DATASET RECORDS:
• • •

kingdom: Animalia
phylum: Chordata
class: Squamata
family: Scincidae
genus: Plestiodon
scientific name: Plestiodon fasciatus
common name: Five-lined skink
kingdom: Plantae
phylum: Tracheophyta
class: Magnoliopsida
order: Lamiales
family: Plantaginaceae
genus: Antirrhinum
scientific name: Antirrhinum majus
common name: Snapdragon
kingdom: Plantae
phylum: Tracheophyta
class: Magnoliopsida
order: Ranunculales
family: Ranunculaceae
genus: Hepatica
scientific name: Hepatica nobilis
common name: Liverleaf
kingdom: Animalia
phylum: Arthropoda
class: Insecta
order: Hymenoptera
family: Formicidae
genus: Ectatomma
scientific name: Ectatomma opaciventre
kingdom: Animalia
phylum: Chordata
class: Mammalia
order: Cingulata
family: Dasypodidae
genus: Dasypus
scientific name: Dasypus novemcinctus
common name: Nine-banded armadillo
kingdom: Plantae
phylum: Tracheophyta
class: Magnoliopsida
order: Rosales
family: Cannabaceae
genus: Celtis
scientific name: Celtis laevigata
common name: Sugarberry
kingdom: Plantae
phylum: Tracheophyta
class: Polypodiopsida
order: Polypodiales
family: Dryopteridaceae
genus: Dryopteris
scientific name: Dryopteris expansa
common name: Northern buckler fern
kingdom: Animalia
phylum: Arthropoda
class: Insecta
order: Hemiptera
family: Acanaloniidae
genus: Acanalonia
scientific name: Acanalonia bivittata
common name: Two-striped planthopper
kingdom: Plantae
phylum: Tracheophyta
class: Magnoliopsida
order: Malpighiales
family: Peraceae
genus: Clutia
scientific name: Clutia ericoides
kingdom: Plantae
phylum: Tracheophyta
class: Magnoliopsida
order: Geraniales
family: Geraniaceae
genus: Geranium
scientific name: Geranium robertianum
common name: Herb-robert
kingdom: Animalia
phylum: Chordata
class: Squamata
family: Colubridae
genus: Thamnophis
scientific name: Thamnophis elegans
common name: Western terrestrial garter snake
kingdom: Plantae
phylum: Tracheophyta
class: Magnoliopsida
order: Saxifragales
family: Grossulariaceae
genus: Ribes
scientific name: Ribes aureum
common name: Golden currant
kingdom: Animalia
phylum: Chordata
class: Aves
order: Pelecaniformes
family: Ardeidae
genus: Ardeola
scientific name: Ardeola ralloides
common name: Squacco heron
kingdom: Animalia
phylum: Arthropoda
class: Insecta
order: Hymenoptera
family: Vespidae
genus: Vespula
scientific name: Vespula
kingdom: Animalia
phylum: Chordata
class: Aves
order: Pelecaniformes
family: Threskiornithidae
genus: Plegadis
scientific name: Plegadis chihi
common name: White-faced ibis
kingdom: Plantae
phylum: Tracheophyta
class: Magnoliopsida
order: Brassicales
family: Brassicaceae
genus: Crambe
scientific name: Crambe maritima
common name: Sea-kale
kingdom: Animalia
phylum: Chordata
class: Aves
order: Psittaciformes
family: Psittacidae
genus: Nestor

• • •

GIVEN TASK:
Please change "common name" to "vernacular name" throughout all the entries above, keeping everything else the same.

FINAL RESULT:
kingdom: Animalia
phylum: Chordata
class: Squamata
family: Scincidae
genus: Plestiodon
scientific name: Plestiodon fasciatus
vernacular name: Five-lined skink
kingdom: Plantae
phylum: Tracheophyta
class: Magnoliopsida
order: Lamiales
family: Plantaginaceae
genus: Antirrhinum
scientific name: Antirrhinum majus
vernacular name: Snapdragon
kingdom: Plantae
phylum: Tracheophyta
class: Magnoliopsida
order: Ranunculales
family: Ranunculaceae
genus: Hepatica
scientific name: Hepatica nobilis
vernacular name: Liverleaf
kingdom: Animalia
phylum: Arthropoda
class: Insecta
order: Hymenoptera
family: Formicidae
genus: Ectatomma
scientific name: Ectatomma opaciventre
kingdom: Animalia
phylum: Chordata
class: Mammalia
order: Cingulata
family: Dasypodidae
genus: Dasypus
scientific name: Dasypus novemcinctus
vernacular name: Nine-banded armadillo
kingdom: Plantae
phylum: Tracheophyta
class: Magnoliopsida
order: Rosales
family: Cannabaceae
genus: Celtis
scientific name: Celtis laevigata
vernacular name: Sugarberry
kingdom: Plantae
phylum: Tracheophyta
class: Polypodiopsida
order: Polypodiales
family: Dryopteridaceae
genus: Dryopteris
scientific name: Dryopteris expansa
vernacular name: Northern buckler fern
kingdom: Animalia
phylum: Arthropoda
class: Insecta
order: Hemiptera
family: Acanaloniidae
genus: Acanalonia
scientific name: Acanalonia bivittata
vernacular name: Two-striped planthopper
kingdom: Plantae
phylum: Tracheophyta
class: Magnoliopsida
order: Malpighiales
family: Peraceae
genus: Clutia
scientific name: Clutia ericoides
kingdom: Plantae
phylum: Tracheophyta
class: Magnoliopsida
order: Geraniales
family: Geraniaceae
genus: Geranium
scientific name: Geranium robertianum
vernacular name: Herb-robert
kingdom: Animalia
phylum: Chordata
class: Squamata
family: Colubridae
genus: Thamnophis
scientific name: Thamnophis elegans
vernacular name: Western terrestrial garter snake
kingdom: Plantae
phylum: Tracheophyta
class: Magnoliopsida
order: Saxifragales
family: Grossulariaceae
genus: Ribes
scientific name: Ribes aureum
vernacular name: Golden currant
kingdom: Animalia
phylum: Chordata
class: Aves
order: Pelecaniformes
family: Ardeidae
genus: Ardeola
scientific name: Ardeola ralloides
vernacular name: Squacco heron
kingdom: Animalia
phylum: Arthropoda
class: Insecta
order: Hymenoptera
family: Vespidae
genus: Vespula
scientific name: Vespula
kingdom: Animalia
phylum: Chordata
class: Aves
order: Pelecaniformes
family: Threskiornithidae
genus: Plegadis
scientific name: Plegadis chihi
vernacular name: White-faced ibis
kingdom: Plantae
phylum: Tracheophyta
class: Magnoliopsida
order: Brassicales
family: Brassicaceae
genus: Crambe
scientific name: Crambe maritima
vernacular name: Sea-kale
kingdom: Animalia
phylum: Chordata
class: Aves
order: Psittaciformes
family: Psittacidae
genus: Nestor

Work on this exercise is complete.